When you have bpd the need for validation is constant. You want to feel cared for and loved and even if you know you are you want to be told every second of everyday. That you are important. You need to be reassured all the time which is very exhausting for a bpd sufferer.  Just a heads up we don't choose to be this way and if we could choose I'm sure we wouldn't choose this. Personally I struggle day in day out with my bpd, my emotions are all over the place and I'm constantly battling the rational side of brain with the bpd side. It's a war in my head every single day. And it is a lot to carry on my own. So I have an Fp. Which opens up a whole new world of emotions. The thought of losing an Fp for someone with bpd is absolutely terrifying, see to us it's not just someone we love spending time with it it's someone we truly cannot live without. It's someone we depend on so much that if they weren't around we wouldn't feel able to climb out of the hole we have then fallen into. It's someone who has the power to change us from a low mood to a intensely happy one in seconds but it's also someone with the power to change us from happy to sad too. A lot of the time they aren't even aware of how much they mean to us. How much we need them. How we feel like we are drowning if we lose them. It just doesn't make sense without them.
They know us better than anyone else. They understand every piece of our minds sometimes even better than we do. They are the person we go to for reassurance, advice, validation, love and care and basically everything else too. They are our safe place, our home. Now this could be anyone. Not just a romantic partner it can be a friend or whoever we choose. But the trust we have in that person to guide us through everything is so strong. It doesn't always make sense to other people. Why we may get so depressed when they go home after a day with them. Or why we may get so tearful and scared if they don't reply to a message or don't answer the phone. Or why we truly feel without that one person that we depend on so much we just couldn't carry on. It's intense as bpd always is.

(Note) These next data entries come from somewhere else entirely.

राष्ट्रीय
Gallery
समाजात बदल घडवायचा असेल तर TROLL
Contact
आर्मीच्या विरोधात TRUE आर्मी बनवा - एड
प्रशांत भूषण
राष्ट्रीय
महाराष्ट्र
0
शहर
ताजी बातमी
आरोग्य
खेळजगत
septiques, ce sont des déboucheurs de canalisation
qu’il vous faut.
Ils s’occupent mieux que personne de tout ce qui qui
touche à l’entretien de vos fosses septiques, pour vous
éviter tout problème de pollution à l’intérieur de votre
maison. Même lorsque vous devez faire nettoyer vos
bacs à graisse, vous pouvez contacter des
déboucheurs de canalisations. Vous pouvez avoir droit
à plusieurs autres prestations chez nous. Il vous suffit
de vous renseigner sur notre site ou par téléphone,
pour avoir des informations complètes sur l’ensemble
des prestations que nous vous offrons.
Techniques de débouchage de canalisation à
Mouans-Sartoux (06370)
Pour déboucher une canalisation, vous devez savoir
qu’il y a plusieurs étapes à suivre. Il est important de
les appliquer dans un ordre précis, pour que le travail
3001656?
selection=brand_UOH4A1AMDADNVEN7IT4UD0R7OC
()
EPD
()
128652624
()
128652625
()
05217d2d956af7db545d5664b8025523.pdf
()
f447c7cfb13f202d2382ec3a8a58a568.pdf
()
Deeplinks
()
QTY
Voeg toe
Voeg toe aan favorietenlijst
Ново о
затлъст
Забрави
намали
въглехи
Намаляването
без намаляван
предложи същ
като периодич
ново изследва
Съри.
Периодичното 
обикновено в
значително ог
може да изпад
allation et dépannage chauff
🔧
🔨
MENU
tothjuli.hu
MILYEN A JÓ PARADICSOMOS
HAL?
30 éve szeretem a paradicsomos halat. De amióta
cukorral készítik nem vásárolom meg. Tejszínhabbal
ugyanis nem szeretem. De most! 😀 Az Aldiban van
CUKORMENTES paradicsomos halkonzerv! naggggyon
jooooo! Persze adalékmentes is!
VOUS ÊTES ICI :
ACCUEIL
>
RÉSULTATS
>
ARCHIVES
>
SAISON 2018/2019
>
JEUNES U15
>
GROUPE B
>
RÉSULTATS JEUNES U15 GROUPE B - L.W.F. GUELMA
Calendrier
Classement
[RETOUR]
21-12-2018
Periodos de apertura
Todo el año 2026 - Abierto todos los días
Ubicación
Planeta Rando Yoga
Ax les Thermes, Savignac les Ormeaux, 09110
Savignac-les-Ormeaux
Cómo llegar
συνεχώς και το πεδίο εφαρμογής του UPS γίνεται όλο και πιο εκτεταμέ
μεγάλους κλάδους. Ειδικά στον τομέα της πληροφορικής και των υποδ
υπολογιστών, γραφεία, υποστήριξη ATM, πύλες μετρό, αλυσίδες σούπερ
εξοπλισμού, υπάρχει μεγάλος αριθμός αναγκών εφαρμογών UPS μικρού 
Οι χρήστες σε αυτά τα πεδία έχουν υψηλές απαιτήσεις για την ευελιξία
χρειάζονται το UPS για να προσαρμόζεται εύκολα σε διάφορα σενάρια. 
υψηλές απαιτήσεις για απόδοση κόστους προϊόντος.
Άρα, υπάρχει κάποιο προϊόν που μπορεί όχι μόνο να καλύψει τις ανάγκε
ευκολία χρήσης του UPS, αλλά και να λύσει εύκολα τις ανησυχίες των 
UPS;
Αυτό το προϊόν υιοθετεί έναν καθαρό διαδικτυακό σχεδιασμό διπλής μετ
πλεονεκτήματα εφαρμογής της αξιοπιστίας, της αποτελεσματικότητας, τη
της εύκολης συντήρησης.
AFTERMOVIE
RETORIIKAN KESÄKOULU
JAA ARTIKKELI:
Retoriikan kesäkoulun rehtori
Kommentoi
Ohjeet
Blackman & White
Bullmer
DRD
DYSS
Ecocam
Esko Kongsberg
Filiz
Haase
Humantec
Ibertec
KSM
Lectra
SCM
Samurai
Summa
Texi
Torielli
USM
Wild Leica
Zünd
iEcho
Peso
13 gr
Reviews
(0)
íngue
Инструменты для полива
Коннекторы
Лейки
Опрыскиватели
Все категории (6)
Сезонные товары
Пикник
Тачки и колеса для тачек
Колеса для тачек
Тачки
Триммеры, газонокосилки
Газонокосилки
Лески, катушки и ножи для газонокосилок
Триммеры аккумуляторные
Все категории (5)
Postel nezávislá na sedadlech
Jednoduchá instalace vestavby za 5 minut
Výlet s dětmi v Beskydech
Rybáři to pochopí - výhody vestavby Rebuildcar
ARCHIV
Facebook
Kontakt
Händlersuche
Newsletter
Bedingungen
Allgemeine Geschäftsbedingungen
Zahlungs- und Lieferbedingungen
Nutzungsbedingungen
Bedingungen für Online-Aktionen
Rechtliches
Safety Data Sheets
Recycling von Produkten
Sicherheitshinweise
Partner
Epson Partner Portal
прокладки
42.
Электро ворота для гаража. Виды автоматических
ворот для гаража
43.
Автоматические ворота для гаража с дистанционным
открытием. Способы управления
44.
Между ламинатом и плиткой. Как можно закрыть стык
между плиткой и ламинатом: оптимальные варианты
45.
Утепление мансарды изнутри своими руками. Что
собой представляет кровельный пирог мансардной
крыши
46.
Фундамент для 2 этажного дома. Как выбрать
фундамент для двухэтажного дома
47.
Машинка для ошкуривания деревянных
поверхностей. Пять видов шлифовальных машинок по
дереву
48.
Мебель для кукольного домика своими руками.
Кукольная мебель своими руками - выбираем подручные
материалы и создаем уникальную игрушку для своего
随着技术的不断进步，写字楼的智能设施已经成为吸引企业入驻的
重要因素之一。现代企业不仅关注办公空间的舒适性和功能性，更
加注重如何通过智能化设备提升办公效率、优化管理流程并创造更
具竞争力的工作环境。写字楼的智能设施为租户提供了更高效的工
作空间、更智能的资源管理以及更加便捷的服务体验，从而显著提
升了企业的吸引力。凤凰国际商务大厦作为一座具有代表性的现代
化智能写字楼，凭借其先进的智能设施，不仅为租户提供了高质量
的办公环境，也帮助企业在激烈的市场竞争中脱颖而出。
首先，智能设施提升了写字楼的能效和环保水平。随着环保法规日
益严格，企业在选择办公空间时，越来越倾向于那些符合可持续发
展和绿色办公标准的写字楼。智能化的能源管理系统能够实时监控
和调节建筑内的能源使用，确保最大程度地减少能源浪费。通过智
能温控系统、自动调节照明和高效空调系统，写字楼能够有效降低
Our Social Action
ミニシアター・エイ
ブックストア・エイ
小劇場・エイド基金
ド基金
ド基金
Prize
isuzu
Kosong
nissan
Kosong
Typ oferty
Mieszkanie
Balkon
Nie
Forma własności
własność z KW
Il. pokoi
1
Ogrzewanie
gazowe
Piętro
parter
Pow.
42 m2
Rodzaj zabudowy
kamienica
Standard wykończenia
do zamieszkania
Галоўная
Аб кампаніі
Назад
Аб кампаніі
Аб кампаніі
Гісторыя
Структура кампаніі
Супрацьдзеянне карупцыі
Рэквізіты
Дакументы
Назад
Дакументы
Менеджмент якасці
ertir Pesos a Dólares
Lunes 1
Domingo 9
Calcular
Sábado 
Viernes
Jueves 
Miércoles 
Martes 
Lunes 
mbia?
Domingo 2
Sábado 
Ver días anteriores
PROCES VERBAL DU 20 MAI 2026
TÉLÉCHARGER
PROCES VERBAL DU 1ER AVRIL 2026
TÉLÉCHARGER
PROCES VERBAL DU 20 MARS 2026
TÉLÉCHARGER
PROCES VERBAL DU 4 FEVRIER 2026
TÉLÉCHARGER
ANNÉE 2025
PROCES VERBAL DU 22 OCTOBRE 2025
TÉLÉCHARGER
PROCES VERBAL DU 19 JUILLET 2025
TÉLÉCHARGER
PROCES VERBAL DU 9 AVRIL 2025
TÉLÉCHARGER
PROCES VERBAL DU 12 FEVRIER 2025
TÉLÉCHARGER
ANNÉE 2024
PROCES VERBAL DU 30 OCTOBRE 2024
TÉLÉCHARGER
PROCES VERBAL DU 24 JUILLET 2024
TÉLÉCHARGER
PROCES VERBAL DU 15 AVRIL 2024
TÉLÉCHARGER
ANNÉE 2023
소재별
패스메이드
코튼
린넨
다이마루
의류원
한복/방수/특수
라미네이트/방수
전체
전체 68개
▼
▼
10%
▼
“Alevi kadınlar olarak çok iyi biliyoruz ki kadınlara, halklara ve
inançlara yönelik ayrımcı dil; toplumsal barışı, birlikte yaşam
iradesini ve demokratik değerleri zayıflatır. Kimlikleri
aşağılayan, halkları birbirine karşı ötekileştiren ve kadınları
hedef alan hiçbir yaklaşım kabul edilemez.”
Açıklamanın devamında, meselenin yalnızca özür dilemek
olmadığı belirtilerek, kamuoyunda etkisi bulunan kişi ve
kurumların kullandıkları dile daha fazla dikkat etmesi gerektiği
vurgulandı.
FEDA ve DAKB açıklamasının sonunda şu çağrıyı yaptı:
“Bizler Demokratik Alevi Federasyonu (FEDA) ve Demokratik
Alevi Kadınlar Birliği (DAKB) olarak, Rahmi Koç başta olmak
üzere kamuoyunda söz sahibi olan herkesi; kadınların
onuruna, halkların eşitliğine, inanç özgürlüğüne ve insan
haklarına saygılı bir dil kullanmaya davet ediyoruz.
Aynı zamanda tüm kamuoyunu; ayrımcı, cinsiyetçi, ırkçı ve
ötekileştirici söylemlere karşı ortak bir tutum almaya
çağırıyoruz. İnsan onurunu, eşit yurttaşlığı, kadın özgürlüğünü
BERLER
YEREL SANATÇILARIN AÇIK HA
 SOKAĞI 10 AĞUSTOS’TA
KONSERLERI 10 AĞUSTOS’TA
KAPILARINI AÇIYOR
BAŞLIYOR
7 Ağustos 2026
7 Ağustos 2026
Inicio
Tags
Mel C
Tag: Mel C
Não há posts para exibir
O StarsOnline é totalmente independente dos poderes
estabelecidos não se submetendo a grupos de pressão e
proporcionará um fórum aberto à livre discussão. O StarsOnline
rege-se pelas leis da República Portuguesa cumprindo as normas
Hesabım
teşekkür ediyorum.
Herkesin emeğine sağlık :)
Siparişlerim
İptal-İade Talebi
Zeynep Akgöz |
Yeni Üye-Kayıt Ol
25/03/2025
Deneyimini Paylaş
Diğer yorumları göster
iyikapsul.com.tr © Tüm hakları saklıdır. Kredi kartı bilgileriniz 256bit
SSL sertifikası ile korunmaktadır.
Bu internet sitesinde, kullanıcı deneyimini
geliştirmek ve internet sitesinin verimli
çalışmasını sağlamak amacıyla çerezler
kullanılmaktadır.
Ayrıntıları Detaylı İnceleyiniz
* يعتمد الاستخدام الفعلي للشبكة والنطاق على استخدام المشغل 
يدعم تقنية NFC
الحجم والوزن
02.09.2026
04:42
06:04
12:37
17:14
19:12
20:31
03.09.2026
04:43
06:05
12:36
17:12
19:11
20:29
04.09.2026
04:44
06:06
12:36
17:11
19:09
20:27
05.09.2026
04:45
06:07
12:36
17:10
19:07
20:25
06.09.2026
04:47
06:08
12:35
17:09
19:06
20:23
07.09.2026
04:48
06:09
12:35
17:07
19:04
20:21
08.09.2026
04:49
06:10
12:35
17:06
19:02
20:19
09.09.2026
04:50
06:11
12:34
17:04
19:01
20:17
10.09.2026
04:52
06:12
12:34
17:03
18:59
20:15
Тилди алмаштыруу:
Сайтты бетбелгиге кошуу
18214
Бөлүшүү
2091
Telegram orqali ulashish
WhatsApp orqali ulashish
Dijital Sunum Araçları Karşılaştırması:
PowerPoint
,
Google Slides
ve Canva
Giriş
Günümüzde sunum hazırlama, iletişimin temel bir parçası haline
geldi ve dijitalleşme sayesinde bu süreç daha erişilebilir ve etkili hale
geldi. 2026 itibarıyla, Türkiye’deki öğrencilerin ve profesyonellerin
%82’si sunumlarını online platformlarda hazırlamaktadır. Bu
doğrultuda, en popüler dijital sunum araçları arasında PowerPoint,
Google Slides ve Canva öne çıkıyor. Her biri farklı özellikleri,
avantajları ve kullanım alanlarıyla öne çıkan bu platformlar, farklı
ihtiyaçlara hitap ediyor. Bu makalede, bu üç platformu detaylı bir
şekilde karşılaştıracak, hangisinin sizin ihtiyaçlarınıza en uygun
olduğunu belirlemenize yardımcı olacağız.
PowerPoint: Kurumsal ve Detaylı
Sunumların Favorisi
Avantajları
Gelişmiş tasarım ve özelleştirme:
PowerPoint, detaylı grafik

Anything that feels like abandonment or rejection is. Anyone else who is around our Fp is automatically a threat. Anyone who they talk about is another person that could take that person away from us. So we try so very hard to keep them close but often end up pushing them further away and as we know losing our Fp is not an option. But it happens and when it does the aftermath is the most painful thing.
Now you can tell us not to get attached or that the way we behave with certain people isn't healthy and deep down we know that. But we feel things the same as everyone else just much more intensely and sometimes the only way we can cope with that is to depend on another person so deeply.
It may not be healthy but for us it's the only way we feel we can survive the nightmare we wake up with each day. So before you tell us to 'chill out' or 'give them space' just know if we could we would. But we can't because that's the person we feel safe with. That one person is our home and all we want to do is stay home. They know every dark part of us and stayed. Every happy part of us and enjoy our successes with us. They hold us in our darkest moments and would go above and beyond just to see us happy. They make us feel safer than anyone else does. And most importantly they help us escape from our minds even just for a while. Now tell me you would want all that safety, security, love and care to just disappear? Because we can't live without that.
So if someone with bpd is struggling without their Fp or if they are trying to explain to you how hard it is to control everything, just listen without judgement. Because for us losing people is a downwards spiral to losing ourselves and all we long for is someone to find us again and put us back together.

Bpd may be misunderstood but by unpicking every part of it and by listening we can understand and as someone with Bpd we just need people to try and understand. It's complicated but mental health always is, all we need is time and patience.

And it will become that little bit easier.